= Red Bull TV =

Online television channel

Red Bull TV is an online television channel owned by Red Bull GmbH. Programming content focuses on live events and shows related to sports, music, lifestyle, and culture. The channel runs long-format original programming series.

Series include Sky Trippers, which follows three friends as they pilot paramotors through Vietnam, Cambodia, Thailand and Malaysia, and URBEX – Enter At Your Own Risk, a documentary series that explores urban exploration, and Screenland, a series about video game design.
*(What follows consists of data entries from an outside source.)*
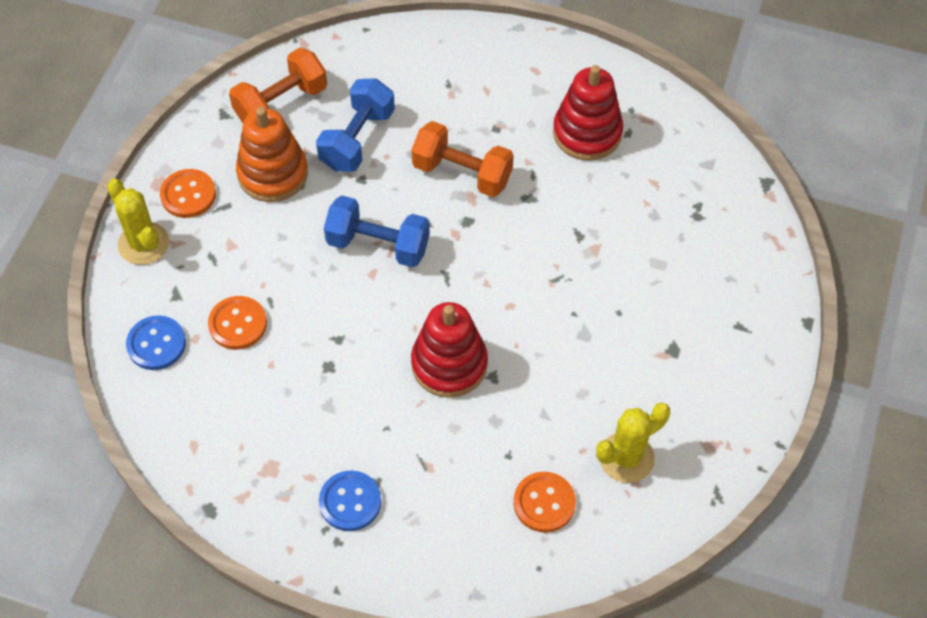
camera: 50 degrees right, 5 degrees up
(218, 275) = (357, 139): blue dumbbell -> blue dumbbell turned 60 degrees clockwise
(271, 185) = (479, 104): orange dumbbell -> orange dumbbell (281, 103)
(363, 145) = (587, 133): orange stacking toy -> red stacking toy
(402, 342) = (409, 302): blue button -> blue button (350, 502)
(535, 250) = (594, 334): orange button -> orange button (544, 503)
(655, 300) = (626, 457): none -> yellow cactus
The channel also features short-format series, such as Sheckler Sessions, which stars professional skateboarder Ryan Sheckler, and Who is J.O.B., featuring pro surfer Jamie O'Brien. Red Bull TV provides live coverage of sports events such as the UCI Mountain Bike World Cup and the Wings for Life World Run, as well as broadcasting music festivals like Bonnaroo, Lollapalooza, and Austin City Limits. On January 23, 2025, Red Bull TV broadcast KASSO, which was the Japanese skateboarding gameshow that produced by TBS Television, which was well-known for several famous sports gameshows such as Takeshi's Castle, Sasuke, Kunoichi, Kinniku Banzuke and Sports Danshi Grand Prix.